Who are We?
Gluten Free Awareness League was started by Pittsburgh students for the Pittsburgh community. The club has two main functions: change and support. Gluten Free Awareness League is first and foremost aimed to spread gluten-free awareness in the community. We hope to inform the general public about the severity and reality of Celiac Disease, gluten intolerance, and wheat allergy. GFAL wants to show the public that the media incorrectly portrays gluten-free and too many misconceptions exist. Additionally, we hope to make a change in dining options on-campus and at nearby restaurants. We want to increase the amount of gluten free options that exist while increasing knowledge among food providers about how to prepare 100% contamination-free gluten-free meals!
Our second goal is to be a support group for gluten-free or wheat-free students on campus. (No, you do not have to be gluten-free/wheat-free to join, supporters are welcome too!) Whether by choice or by necessity, we understand that sometimes it is hard to be the only one who can't get dessert or who can't go out to eat with everyone else. More than anything, Gluten Free Awareness League hopes to bring gluten-free/wheat-free students together as a support group for one another. It's nice not to feel alone. Making the change to a gluten-free lifestyle is difficult, but this club is here to help you through it!
What is Gluten?
Gluten is a protein found in wheat, barley, rye, and possibly oats. Gluten is what makes those grains stick together and stretch when they are made into a dough. So people who eat gluten-free can't eat normal breads, pastas, pizzas, and many other things. Gluten can be tricky. These grains are often used in places you might not normally expect: a thickener in soups and salad dressings, add-in with spices to prevent them from burning, filler in processed meats and other foods. This is what makes gluten-free living so difficult. Gluten hides in many foods, medicines, make-up products, etc. and under many names. Safe foods include fresh fruits, vegetables, and meats that have been prepared in a gluten-free way. Starchy foods that don't have gluten are things such as rice, potatoes, corn, tapioca, and a few others (those are the most commonly used replacements). Since these starches do not contain gluten, when they are used to make food, the food often becomes crumbly or falls apart. A common replacement for gluten in baking is xanthan gum (pronounced like "zanthan gum"). Xanthan gum comes from bacteria coating and is useful as a binding agent or a thickener in gluten-free cooking and baking.
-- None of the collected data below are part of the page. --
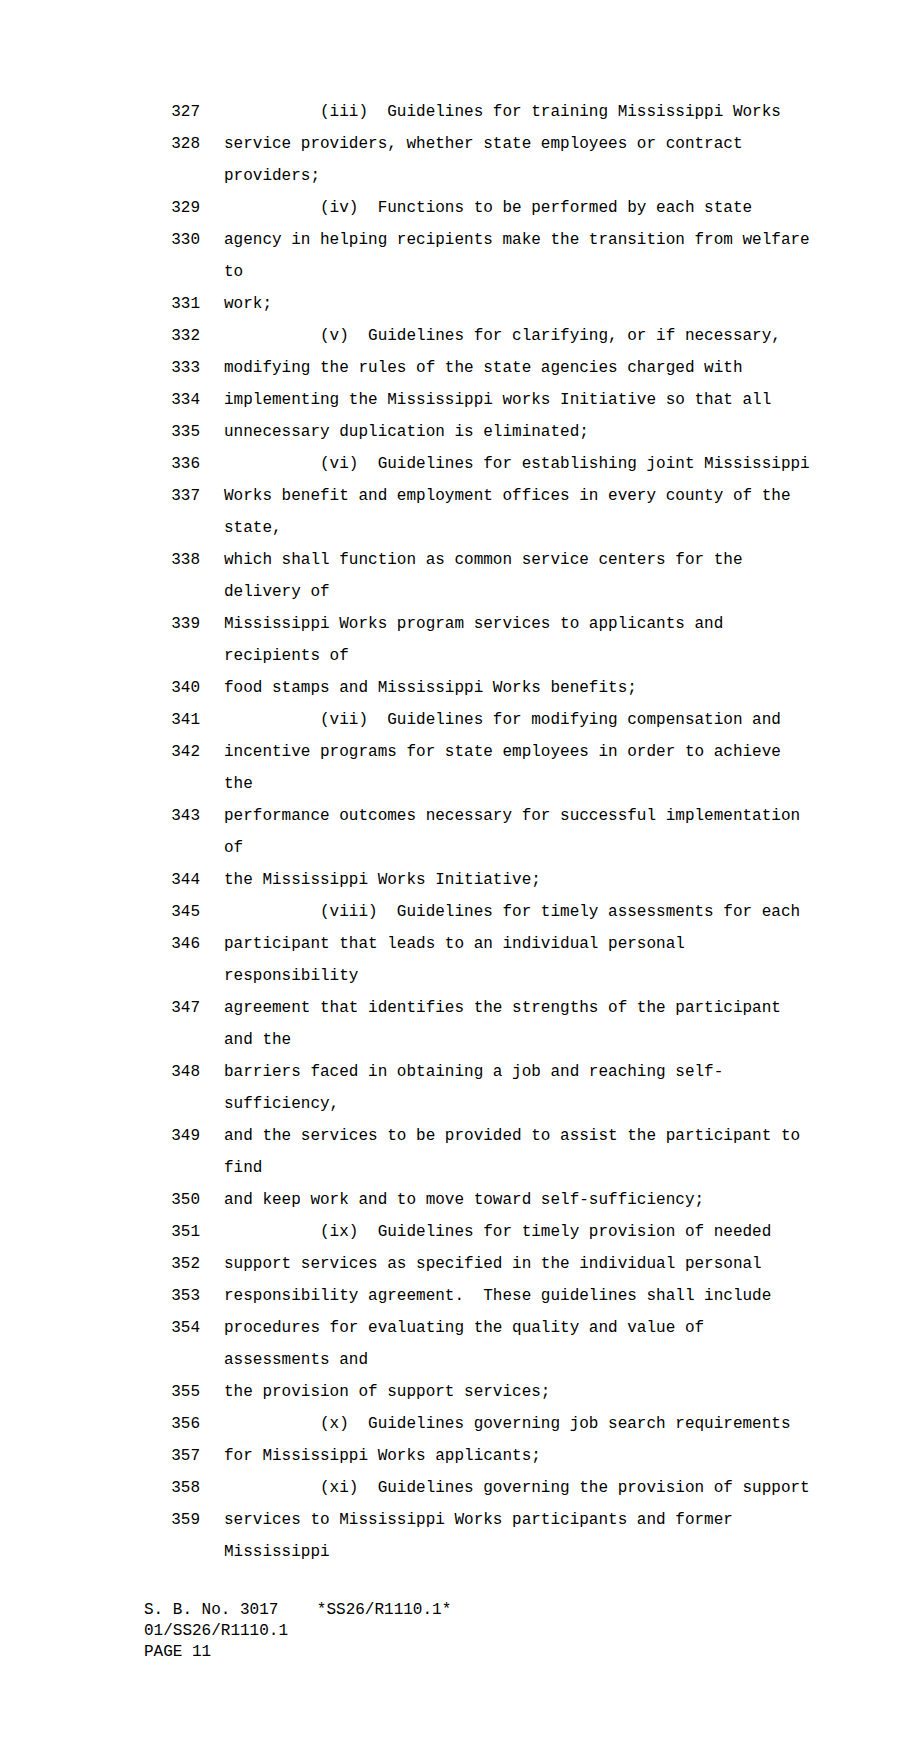327 (iii) Guidelines for training Mississippi Works
328 service providers, whether state employees or contract providers;
329 (iv) Functions to be performed by each state
330 agency in helping recipients make the transition from welfare to
331 work;
332 (v) Guidelines for clarifying, or if necessary,
333 modifying the rules of the state agencies charged with
334 implementing the Mississippi works Initiative so that all
335 unnecessary duplication is eliminated;
336 (vi) Guidelines for establishing joint Mississippi
337 Works benefit and employment offices in every county of the state,
338 which shall function as common service centers for the delivery of
339 Mississippi Works program services to applicants and recipients of
340 food stamps and Mississippi Works benefits;
341 (vii) Guidelines for modifying compensation and
342 incentive programs for state employees in order to achieve the
343 performance outcomes necessary for successful implementation of
344 the Mississippi Works Initiative;
345 (viii) Guidelines for timely assessments for each
346 participant that leads to an individual personal responsibility
347 agreement that identifies the strengths of the participant and the
348 barriers faced in obtaining a job and reaching self-sufficiency,
349 and the services to be provided to assist the participant to find
350 and keep work and to move toward self-sufficiency;
351 (ix) Guidelines for timely provision of needed
352 support services as specified in the individual personal
353 responsibility agreement. These guidelines shall include
354 procedures for evaluating the quality and value of assessments and
355 the provision of support services;
356 (x) Guidelines governing job search requirements
357 for Mississippi Works applicants;
358 (xi) Guidelines governing the provision of support
359 services to Mississippi Works participants and former Mississippi
S. B. No. 3017 *SS26/R1110.1*
01/SS26/R1110.1
PAGE 11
This is just the tip of the iceberg about gluten. For more information, try researching online or come to one of our meetings!
Why be Gluten-Free?
For many people, eating gluten-free is not a choice, it is a necessity. Celiac Disease is a genetic, autoimmune disease. Those who have this disease damage their small intestine when gluten is consumed. Celiac Disease is probably the most common reason why people eat gluten-free. They cannot digest the protein, their body stops absorbing other nutrients properly, and basically reacts with the symptoms of food poisoning (again, this is a very brief overview). This can cause many symptoms, but also long term consequences such as cancer and osteoporosis. An estimated three million Americans have now been diagnosed with Celiac Disease, although 87% of those with Celiac Disease still remain undiagnosed. This can easily be tested with a blood test and a small intestine biopsy.
Celiac Disease is not the only reason to be gluten-free. Gluten Intolerance is another reason why people eat gluten free. The symptoms are similar to Celiac Disease, but there are no long term complications. There is also no way to get tested, so people go on a gluten free challenge where they remove gluten from their diet for about 2-4 weeks and see how their body reacts to it. If there is an improvement in their health, then they are said to be gluten intolerant and remain gluten free.
Additionally, some people have an allergy to wheat. In fact, wheat allergy is among the top 8 most common food allergies in America. As a result, the FDA requires that wheat be listed in the allergen information on all food ingredient lists. However, it is important to remember that gluten-free and wheat-free are like squares and rectangles. Just like every square is a rectangle but not every rectangle is a square, similarly everything gluten-free is wheat-free but everything wheat-free is not necessarily gluten-free.
Other people also eat gluten-free for other medical reasons (anything from Chron's disease to joint pain to mood swings) or simply because they think it is healthier or it is a cool, new thing to do. The last two reasons are simply misconceptions given by media. Eating gluten free is not healthier! Eating lots of rice and potatoes or processed gluten-free foods could actually be less healthy for you because gluten-free starches are no healthier than gluten containing starches and processed gluten-free foods are often even higher in fats in order to make them taste good. However, sticking to fresh fruits, veggies, and home-cooked meats with low-fat sauces is always healthier than eating processed foods, gluten-free or not!